═════ SUPPLIED INFORMATION ═════
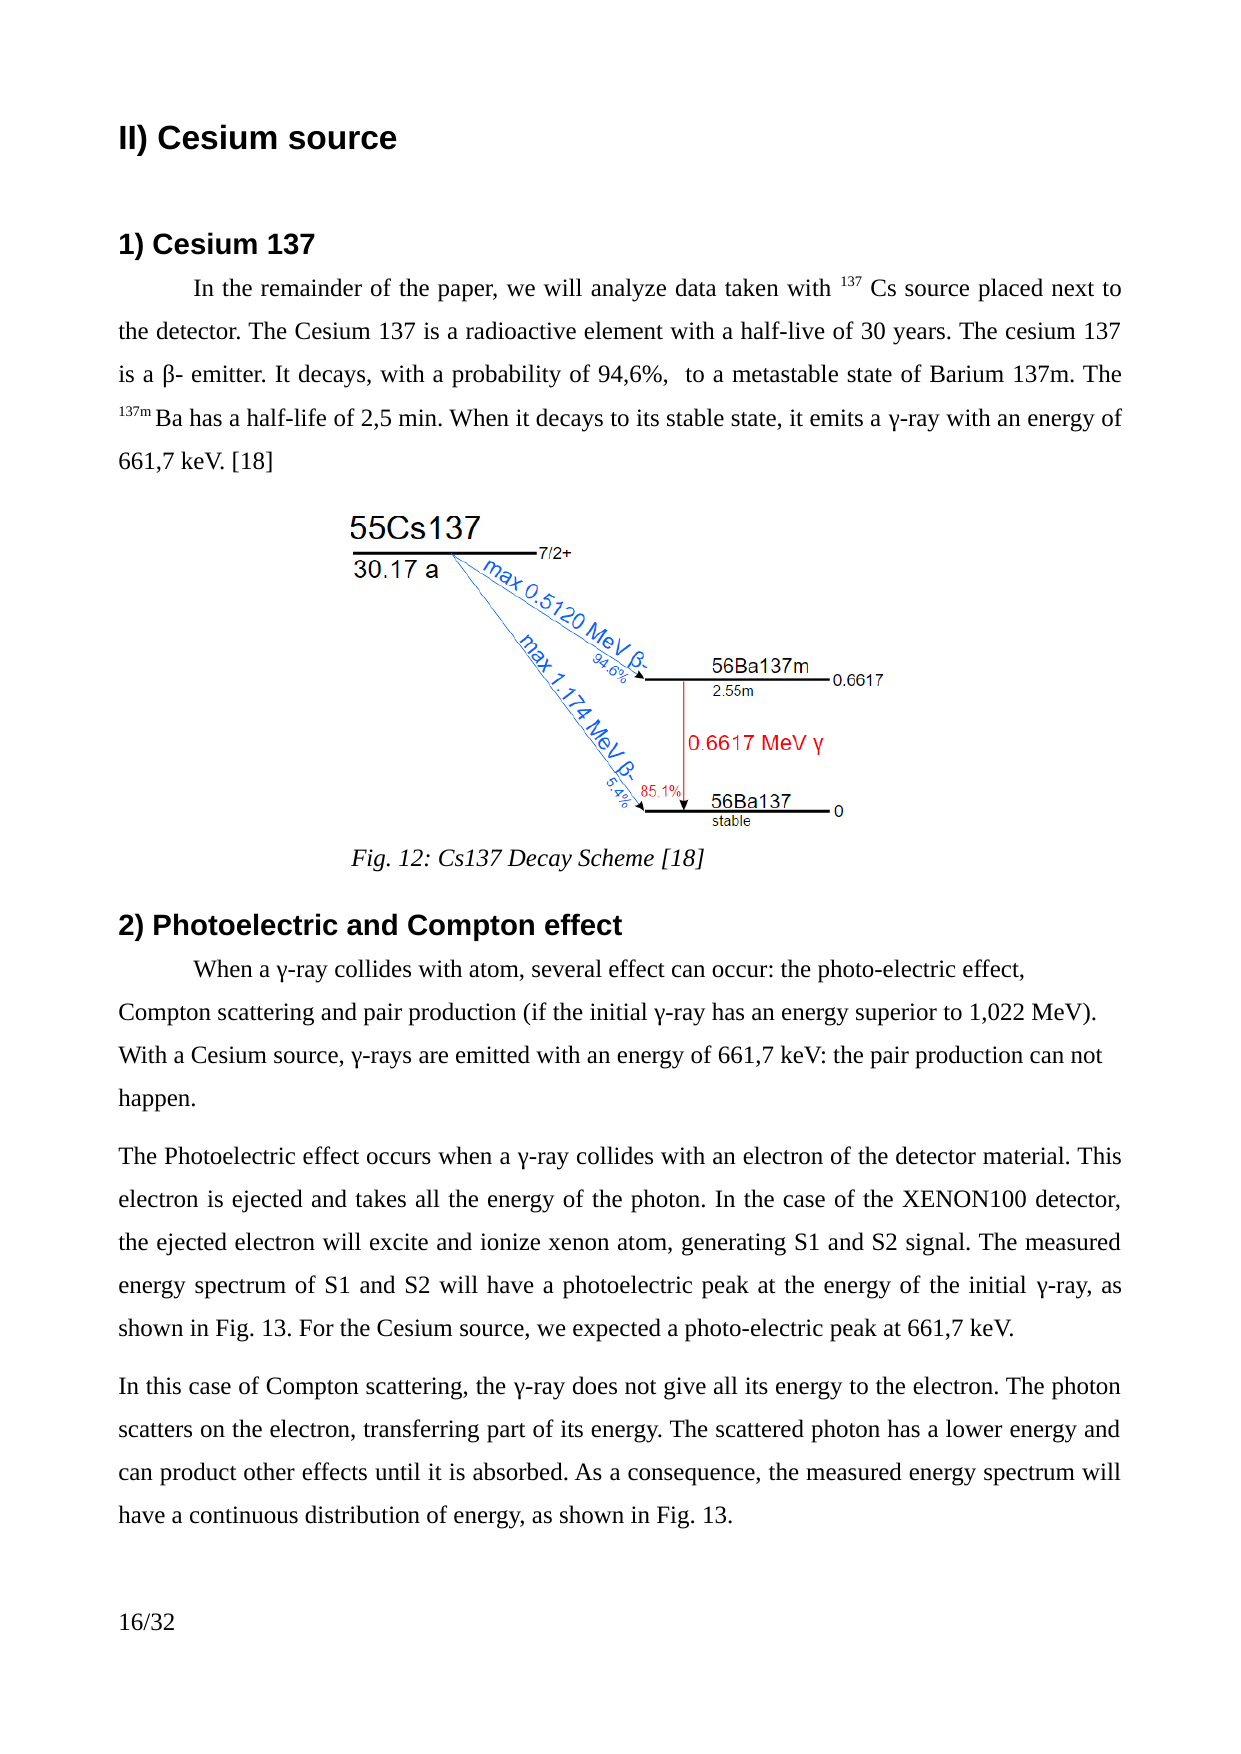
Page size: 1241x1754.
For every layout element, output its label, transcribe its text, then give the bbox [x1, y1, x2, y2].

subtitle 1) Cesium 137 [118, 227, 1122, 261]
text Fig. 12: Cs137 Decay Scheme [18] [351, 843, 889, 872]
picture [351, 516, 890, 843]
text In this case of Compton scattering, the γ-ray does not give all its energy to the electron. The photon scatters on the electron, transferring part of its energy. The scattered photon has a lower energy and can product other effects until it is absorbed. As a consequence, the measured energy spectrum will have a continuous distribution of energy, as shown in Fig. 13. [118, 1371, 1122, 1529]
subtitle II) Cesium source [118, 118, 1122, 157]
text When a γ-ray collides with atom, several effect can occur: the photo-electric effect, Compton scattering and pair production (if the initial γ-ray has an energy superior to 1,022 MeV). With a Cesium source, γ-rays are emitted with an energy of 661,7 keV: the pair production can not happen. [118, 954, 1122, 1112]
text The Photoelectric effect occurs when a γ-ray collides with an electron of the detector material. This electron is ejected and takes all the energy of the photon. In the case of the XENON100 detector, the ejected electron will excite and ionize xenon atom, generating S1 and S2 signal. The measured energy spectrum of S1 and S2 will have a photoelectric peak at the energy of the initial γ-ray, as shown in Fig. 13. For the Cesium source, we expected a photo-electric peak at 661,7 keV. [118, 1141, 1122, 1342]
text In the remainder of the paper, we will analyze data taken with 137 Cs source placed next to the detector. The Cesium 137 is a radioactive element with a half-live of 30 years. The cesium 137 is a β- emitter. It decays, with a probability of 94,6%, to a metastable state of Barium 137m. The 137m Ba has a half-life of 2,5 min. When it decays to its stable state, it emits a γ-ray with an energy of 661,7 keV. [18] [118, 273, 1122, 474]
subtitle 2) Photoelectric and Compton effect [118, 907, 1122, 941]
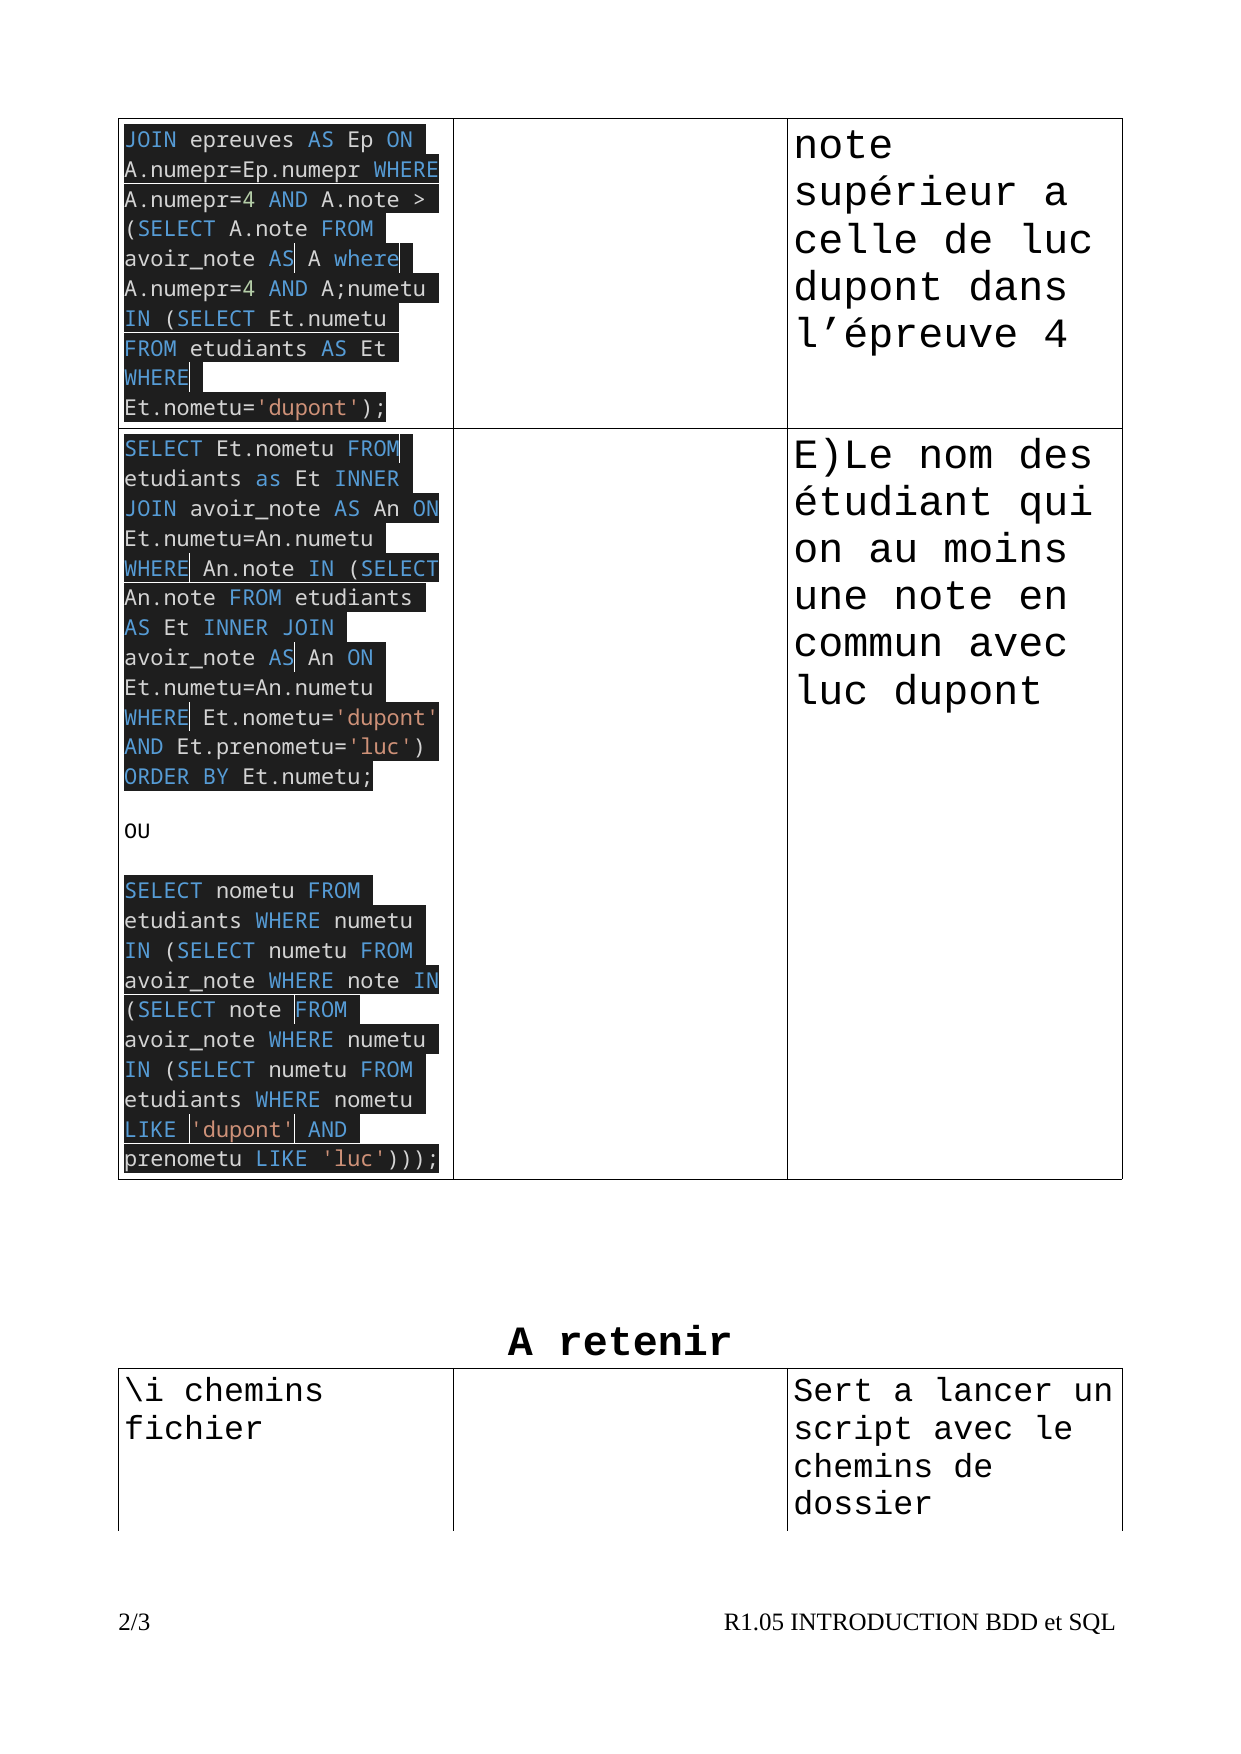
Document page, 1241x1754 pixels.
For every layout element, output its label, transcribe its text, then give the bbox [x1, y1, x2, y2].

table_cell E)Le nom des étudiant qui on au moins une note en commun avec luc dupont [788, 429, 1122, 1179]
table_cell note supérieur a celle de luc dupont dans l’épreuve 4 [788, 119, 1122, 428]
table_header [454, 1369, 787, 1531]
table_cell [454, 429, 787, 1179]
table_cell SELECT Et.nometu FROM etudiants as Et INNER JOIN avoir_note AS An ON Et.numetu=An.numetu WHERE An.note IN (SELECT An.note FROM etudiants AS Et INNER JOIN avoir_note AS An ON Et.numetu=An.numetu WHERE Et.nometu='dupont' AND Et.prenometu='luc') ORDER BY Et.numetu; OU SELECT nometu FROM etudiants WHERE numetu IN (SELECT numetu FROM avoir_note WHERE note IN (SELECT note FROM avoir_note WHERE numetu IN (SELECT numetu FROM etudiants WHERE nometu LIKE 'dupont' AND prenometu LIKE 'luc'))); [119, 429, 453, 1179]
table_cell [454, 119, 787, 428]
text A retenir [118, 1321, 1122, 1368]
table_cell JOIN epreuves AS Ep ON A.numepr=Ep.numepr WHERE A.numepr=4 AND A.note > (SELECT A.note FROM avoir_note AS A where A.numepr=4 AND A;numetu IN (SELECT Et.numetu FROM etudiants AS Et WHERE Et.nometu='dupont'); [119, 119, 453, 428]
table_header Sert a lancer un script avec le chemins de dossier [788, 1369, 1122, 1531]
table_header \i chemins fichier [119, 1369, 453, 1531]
═════
WRITTEN INSTRUCTION: Rewrite the items above, changing every instance of "detector" to "sensor" and leaving all else unchanged. Omit the pictures from your answer.

WRITTEN REPLY:
Page size: 1241x1754.
For every layout element, output its label, transcribe its text, then give the bbox [x1, y1, x2, y2].

subtitle 1) Cesium 137 [118, 227, 1122, 261]
text Fig. 12: Cs137 Decay Scheme [18] [351, 843, 889, 872]
picture [351, 516, 890, 843]
text In this case of Compton scattering, the γ-ray does not give all its energy to the electron. The photon scatters on the electron, transferring part of its energy. The scattered photon has a lower energy and can product other effects until it is absorbed. As a consequence, the measured energy spectrum will have a continuous distribution of energy, as shown in Fig. 13. [118, 1371, 1122, 1529]
subtitle II) Cesium source [118, 118, 1122, 157]
text When a γ-ray collides with atom, several effect can occur: the photo-electric effect, Compton scattering and pair production (if the initial γ-ray has an energy superior to 1,022 MeV). With a Cesium source, γ-rays are emitted with an energy of 661,7 keV: the pair production can not happen. [118, 954, 1122, 1112]
text The Photoelectric effect occurs when a γ-ray collides with an electron of the sensor material. This electron is ejected and takes all the energy of the photon. In the case of the XENON100 sensor, the ejected electron will excite and ionize xenon atom, generating S1 and S2 signal. The measured energy spectrum of S1 and S2 will have a photoelectric peak at the energy of the initial γ-ray, as shown in Fig. 13. For the Cesium source, we expected a photo-electric peak at 661,7 keV. [118, 1141, 1122, 1342]
text In the remainder of the paper, we will analyze data taken with 137 Cs source placed next to the sensor. The Cesium 137 is a radioactive element with a half-live of 30 years. The cesium 137 is a β- emitter. It decays, with a probability of 94,6%, to a metastable state of Barium 137m. The 137m Ba has a half-life of 2,5 min. When it decays to its stable state, it emits a γ-ray with an energy of 661,7 keV. [18] [118, 273, 1122, 474]
subtitle 2) Photoelectric and Compton effect [118, 907, 1122, 941]
Document page, 1241x1754 pixels.
For every layout element, output its label, transcribe its text, then give the bbox [x1, y1, x2, y2].

table_cell E)Le nom des étudiant qui on au moins une note en commun avec luc dupont [788, 429, 1122, 1179]
table_cell note supérieur a celle de luc dupont dans l’épreuve 4 [788, 119, 1122, 428]
table_header [454, 1369, 787, 1531]
table_cell [454, 429, 787, 1179]
table_cell SELECT Et.nometu FROM etudiants as Et INNER JOIN avoir_note AS An ON Et.numetu=An.numetu WHERE An.note IN (SELECT An.note FROM etudiants AS Et INNER JOIN avoir_note AS An ON Et.numetu=An.numetu WHERE Et.nometu='dupont' AND Et.prenometu='luc') ORDER BY Et.numetu; OU SELECT nometu FROM etudiants WHERE numetu IN (SELECT numetu FROM avoir_note WHERE note IN (SELECT note FROM avoir_note WHERE numetu IN (SELECT numetu FROM etudiants WHERE nometu LIKE 'dupont' AND prenometu LIKE 'luc'))); [119, 429, 453, 1179]
table_cell [454, 119, 787, 428]
text A retenir [118, 1321, 1122, 1368]
table_cell JOIN epreuves AS Ep ON A.numepr=Ep.numepr WHERE A.numepr=4 AND A.note > (SELECT A.note FROM avoir_note AS A where A.numepr=4 AND A;numetu IN (SELECT Et.numetu FROM etudiants AS Et WHERE Et.nometu='dupont'); [119, 119, 453, 428]
table_header Sert a lancer un script avec le chemins de dossier [788, 1369, 1122, 1531]
table_header \i chemins fichier [119, 1369, 453, 1531]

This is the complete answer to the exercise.